Rao Dongyu, Xu Tianyang, Wu Xiao-Jun
IEEE Trans Image Process. 2023 May 10;PP. doi: 10.1109/TIP.2023.3273451.
The end-to-end image fusion framework has achieved promising performance, with dedicated convolutional networks aggregating the multi-modal local appearance. However, long-range dependencies are directly neglected in existing CNN fusion approaches, impeding balancing the entire image-level perception for complex scenario fusion. In this paper, therefore, we propose an infrared and visible image fusion algorithm based on the transformer module and adversarial learning. Inspired by the global interaction power, we use the transformer technique to learn the effective global fusion relations. In particular, shallow features extracted by CNN are interacted in the proposed transformer fusion module to refine the fusion relationship within the spatial scope and across channels simultaneously. Besides, adversarial learning is designed in the training process to improve the output discrimination via imposing competitive consistency from the inputs, reflecting the specific characteristics in infrared and visible images. The experimental performance demonstrates the effectiveness of the proposed modules, with superior improvement against the state-of-the-art, generalising a novel paradigm via transformer and adversarial learning in the fusion task.
端到端图像融合框架已经取得了不错的性能,通过专用卷积网络聚合多模态局部外观。

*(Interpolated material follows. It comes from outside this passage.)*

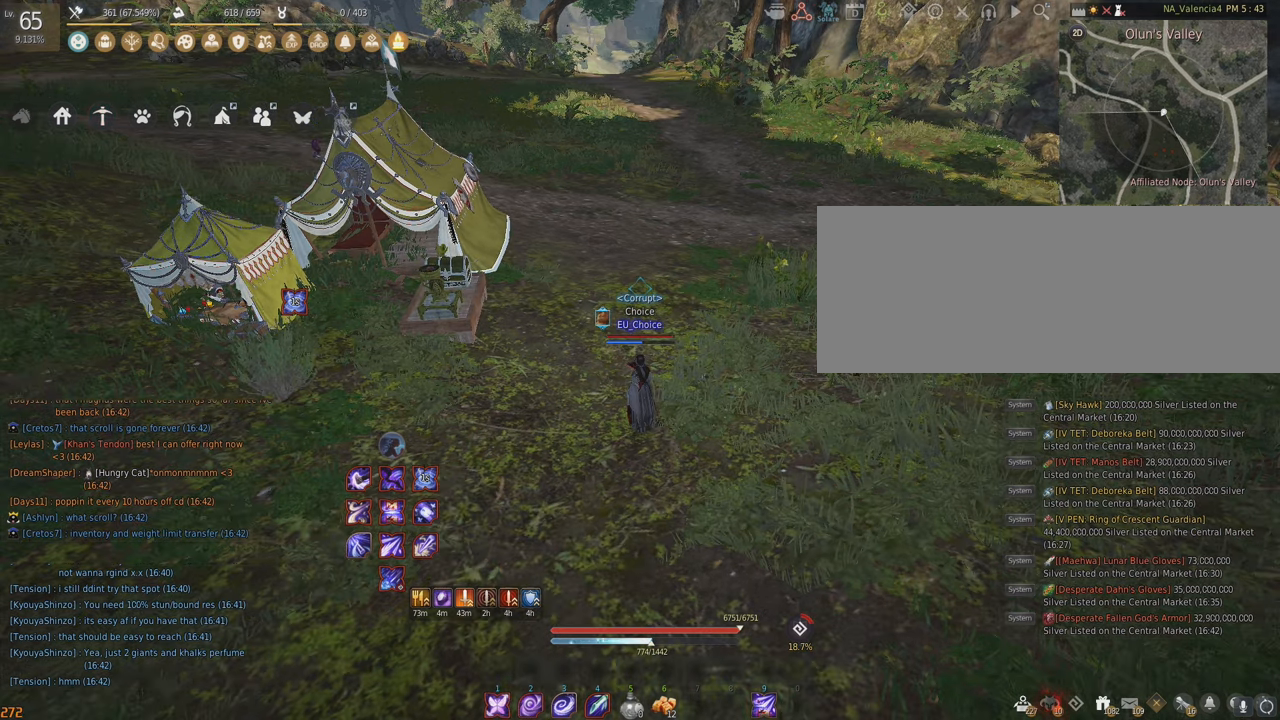
{"keys": [], "mouse": [], "events": [[233, "d", "down"], [267, "mouse_left", "down"], [400, "mouse_left", "up"], [433, "d", "up"]]}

然而,现有卷积神经网络(CNN)融合方法直接忽略了长距离依赖关系,这阻碍了在复杂场景融合中平衡整个图像级别的感知。因此,在本文中,我们提出了一种基于Transformer模块和对抗学习的红外与可见光图像融合算法。受全局交互能力的启发,我们使用Transformer技术来学习有效的全局融合关系。具体而言,由CNN提取的浅层特征在所提出的Transformer融合模块中进行交互,以同时在空间范围内和跨通道细化融合关系。此外,在训练过程中设计了对抗学习,通过从输入施加竞争一致性来提高输出的判别力,反映红外和可见光图像中的特定特征。实验性能证明了所提出模块的有效性,相对于现有技术有显著改进,在融合任务中通过Transformer和对抗学习推广了一种新的范式。